# Work instructions:
In the records below, find the line with "State the object for the box [0,346,220,874]." and the line with "Identify the thing at (793, 1173)."; return exactly those lines and every line between them.
*** Extracted material ***
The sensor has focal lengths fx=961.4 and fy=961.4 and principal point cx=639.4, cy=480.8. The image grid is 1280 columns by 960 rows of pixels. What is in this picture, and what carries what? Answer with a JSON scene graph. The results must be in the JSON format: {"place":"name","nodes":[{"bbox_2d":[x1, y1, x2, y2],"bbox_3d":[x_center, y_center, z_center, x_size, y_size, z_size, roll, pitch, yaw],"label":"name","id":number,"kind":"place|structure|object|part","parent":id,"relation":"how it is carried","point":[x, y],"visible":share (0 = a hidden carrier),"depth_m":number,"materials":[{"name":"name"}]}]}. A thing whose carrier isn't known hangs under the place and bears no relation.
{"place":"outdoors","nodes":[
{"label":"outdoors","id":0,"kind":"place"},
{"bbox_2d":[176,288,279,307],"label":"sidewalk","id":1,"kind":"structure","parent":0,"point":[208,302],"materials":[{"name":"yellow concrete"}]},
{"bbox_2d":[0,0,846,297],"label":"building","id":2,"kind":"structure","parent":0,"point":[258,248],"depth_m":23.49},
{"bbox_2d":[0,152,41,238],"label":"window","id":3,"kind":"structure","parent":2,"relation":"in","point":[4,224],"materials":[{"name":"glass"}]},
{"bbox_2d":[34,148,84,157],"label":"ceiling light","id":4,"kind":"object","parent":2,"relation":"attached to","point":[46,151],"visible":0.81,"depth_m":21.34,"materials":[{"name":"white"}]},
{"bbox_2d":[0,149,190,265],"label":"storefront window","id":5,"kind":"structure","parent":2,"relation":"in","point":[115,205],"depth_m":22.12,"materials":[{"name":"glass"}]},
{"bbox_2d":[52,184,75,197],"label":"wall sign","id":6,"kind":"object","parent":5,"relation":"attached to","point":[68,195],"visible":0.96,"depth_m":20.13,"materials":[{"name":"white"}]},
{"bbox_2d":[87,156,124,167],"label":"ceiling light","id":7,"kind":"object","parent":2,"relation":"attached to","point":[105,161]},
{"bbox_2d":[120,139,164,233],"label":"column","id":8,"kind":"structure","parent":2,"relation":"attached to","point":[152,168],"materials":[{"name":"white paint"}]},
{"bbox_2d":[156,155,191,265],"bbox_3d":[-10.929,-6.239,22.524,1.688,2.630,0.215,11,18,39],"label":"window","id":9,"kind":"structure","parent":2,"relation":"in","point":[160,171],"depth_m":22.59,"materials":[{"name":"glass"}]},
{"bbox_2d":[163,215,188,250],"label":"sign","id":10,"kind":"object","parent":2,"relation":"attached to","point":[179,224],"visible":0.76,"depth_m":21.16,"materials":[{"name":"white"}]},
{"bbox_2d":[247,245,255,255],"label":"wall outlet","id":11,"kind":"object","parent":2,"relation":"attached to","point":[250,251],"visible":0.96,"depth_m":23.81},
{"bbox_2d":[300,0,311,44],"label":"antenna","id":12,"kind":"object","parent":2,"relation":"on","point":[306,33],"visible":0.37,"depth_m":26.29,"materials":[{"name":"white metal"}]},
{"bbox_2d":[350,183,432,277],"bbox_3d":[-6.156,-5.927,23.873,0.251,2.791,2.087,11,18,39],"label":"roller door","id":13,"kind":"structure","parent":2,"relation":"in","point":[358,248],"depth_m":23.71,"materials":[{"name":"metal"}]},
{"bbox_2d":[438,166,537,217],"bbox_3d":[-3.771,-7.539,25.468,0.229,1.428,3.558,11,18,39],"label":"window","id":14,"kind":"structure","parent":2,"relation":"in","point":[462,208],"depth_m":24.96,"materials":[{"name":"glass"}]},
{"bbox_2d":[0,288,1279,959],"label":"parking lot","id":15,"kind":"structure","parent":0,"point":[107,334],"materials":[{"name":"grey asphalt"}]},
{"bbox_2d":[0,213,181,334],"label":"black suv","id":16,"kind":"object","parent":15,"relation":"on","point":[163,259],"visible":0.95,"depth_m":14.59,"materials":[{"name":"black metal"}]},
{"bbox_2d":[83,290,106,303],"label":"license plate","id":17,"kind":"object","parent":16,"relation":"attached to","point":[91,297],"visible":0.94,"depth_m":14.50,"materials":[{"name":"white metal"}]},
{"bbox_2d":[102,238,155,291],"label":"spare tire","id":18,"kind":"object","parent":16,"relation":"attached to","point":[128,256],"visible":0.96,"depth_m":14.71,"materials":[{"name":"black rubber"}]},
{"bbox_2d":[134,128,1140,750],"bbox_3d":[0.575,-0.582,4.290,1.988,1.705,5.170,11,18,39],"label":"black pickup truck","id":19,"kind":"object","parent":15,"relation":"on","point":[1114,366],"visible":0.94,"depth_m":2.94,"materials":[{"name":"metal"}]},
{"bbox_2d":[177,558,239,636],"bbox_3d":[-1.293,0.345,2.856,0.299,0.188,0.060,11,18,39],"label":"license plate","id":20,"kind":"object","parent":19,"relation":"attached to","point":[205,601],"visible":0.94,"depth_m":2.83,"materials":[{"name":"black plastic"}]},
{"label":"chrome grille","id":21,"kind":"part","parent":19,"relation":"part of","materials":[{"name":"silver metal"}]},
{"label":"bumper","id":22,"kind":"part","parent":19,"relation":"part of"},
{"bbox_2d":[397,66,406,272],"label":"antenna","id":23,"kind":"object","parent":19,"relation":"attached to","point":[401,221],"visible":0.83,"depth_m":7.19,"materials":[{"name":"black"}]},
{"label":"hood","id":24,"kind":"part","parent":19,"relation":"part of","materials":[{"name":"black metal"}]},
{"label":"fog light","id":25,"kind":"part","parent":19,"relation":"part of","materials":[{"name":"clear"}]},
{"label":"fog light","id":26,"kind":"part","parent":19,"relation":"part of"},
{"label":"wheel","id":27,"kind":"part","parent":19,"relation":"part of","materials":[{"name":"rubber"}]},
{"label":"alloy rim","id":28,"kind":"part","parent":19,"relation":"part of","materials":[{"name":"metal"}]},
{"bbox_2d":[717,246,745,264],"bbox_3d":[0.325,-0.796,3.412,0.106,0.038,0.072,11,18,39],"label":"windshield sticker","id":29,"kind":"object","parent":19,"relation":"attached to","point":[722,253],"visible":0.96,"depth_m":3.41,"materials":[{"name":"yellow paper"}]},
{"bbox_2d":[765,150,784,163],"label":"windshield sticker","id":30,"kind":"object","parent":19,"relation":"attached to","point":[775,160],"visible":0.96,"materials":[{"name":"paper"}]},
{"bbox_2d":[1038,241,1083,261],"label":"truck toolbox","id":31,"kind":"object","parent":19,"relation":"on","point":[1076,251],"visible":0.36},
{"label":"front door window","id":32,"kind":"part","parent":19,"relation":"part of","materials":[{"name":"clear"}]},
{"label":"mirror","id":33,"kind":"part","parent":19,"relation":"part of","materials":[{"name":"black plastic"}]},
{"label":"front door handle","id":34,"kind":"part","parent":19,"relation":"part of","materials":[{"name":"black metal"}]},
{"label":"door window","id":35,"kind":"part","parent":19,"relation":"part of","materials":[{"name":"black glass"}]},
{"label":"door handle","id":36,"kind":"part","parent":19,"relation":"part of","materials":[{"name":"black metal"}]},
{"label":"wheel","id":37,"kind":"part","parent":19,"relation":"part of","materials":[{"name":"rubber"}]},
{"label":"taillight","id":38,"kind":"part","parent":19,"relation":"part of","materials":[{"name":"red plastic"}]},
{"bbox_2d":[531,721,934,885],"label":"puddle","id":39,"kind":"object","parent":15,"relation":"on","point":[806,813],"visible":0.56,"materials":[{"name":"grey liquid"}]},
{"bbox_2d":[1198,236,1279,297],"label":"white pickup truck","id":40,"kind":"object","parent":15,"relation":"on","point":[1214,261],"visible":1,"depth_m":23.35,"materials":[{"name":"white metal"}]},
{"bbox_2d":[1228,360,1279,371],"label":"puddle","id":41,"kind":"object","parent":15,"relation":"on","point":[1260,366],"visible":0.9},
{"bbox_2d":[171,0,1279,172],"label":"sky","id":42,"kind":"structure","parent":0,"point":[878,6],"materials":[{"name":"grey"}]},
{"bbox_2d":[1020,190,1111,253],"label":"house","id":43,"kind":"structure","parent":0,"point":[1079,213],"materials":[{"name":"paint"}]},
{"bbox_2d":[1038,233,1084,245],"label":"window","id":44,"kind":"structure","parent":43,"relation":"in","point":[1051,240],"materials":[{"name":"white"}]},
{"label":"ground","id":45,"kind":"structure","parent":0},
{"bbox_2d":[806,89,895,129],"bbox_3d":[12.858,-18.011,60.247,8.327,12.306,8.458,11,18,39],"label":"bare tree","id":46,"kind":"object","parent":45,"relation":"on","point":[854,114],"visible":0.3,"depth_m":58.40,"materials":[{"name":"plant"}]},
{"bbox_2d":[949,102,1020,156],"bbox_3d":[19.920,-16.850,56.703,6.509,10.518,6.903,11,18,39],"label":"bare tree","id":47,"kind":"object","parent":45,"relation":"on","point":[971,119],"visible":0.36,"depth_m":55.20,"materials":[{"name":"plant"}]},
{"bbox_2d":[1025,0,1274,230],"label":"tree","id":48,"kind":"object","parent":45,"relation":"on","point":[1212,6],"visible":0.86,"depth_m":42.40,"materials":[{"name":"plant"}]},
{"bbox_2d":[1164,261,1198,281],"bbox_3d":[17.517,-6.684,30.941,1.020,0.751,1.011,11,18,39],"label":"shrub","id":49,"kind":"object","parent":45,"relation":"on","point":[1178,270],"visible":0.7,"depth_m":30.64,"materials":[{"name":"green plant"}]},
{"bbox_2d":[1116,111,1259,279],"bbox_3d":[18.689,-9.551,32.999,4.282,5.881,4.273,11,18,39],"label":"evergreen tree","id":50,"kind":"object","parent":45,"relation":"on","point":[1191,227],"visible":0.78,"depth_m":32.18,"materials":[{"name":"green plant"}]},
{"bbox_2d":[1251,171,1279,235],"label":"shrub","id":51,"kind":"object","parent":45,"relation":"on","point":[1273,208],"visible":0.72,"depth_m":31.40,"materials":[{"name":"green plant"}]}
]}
*** End of Extracted material ***
*** Extracted material ***
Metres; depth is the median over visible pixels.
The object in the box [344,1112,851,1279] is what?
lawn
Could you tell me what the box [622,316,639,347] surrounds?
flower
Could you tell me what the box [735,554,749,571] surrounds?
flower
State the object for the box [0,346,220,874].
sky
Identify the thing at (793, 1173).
*** End of Extracted material ***
# Task response:
State the object for the box [0,346,220,874].
sky
Identify the thing at (793, 1173).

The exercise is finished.